12 Responses to “Unusual credit card policies, Netflix, mice and woodchuck dilemmas”

  1. snafu Says:
    1348409734

    We've had experience with our cat bringing home mice from a big field when we lived on campus. We set-up mousetraps in places we figured the cat couldn't reach like beneath fridge, behind stove drawer & bookcase. We retained all plastic bread bags in an empty tissue box to use for mouse disposal in the same way we use doggie bags for doggie doo pick-up.

  2. starfishy Says:
    1348413135

    ah, mouse season in the northeast! have you ever tried d-con covered mouse traps? (http://www.d-conproducts.com/traps/ultra-set.html) they are more expensive then the normal kind, but so much easier to set and to release the dead mouse. they are also reusable. i don't like to throw mice away because of odor - i dispose of them in an outdoor wooded area so they can compost naturally.

  3. PatientSaver Says:
    1348416129

    Starfishy, i have heard about them and should look into them. I think the higher cost might be worth it.

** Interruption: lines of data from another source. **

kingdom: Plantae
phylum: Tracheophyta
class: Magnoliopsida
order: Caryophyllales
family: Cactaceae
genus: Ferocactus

    I don't ever put dead mice in the trash, either, i just fling them into the woods where I know I'll not go!

  4. PatientSaver Says:
    1348416402

    Oh, sweet, they're even available at Amazon where I always earn gift cards. Plus, being covered, these traps are great if you have pets around, one of the reviewers pointed out. I'm sold! Getting 3! Thanks.

  5. Monkey Mama Says:
    1348416567

    "the bonus rewards aren't awarded until 6 to 8 weeks after you earn them!! This is so unlike other credit cards where they post them to you account immediately"

    Actually - they all say 6-8 weeks. Chase is particularly fast - the others sometimes wait one more billing cycle. I don't think even AmEx actually made me wait that long. I hope the charge goes through - I think it's likely the rewards will be on your statement.

    That is interesting about the "suggested due date." Rolleyes

  6. FrugalTexan75 Says:
    1348422851

    I hope those covered traps work!

  7. crazyliblady Says:
    1348423567

    I don't think there is a max on the number of movies you can watch in a month, but for example, if you are on the 1 at a time plan, you will not get another movie until Netflix receives the first one. For us, when we send one back, there is a about a 2-3 day delay before we get the next one.

    I sympathize about the mice. I had them in one house I lived in due to lack of maintenance issues. A door on the back side of the house hung so crooked in the frame that mouse (and other things like spiders and roaches) just came right on in.

    That is interesting about the suggested due date. You should file a complaint with the federal trade commission.

  8. PatientSaver Says:
    1348424844

    Crazylibrarylady, this is the one at a time plan, and so my question really is, what's the maximum # of DVDs anyone has ever rented, given that, as you said, there's a 2 or 3 day delay on thier part. Just curious...

  9. FrugalTexan75 Says:
    1348436679

    When I had the one at a time plan (and was watching movies steadily..) I think I averaged 5 a month. However, I have heard that if you're doing that on a steady basis, that the "turn around" time may mysteriously increase. I ended up dropping the mailed plan because I started keeping some movies for 3 or 4 weeks++ before watching them, so it lost it's value for me.

  10. carol b. Says:
    1348489219

    I think if you can get rid of the woodchuck easily, I'd do it. Your garden is too nice and they eat too much!

  11. starfishy Says:
    1348494430

    cool that you can get the traps on Amazon gift cards! i love them - use them all the time. and i was thinking that they would be safer for your kitties, too, since they can't get near the bait or snap mechanism. if they hit them and set them off, they will be scared, but not injured. good luck!

  12. Dido Says:
    1348538664

    Yes, given the time frame with the turnover, my experience (back when I had the mailed DVDs) with Netflix was 6-8 movies in a month, if you were watching them immediately and returning them the next morning.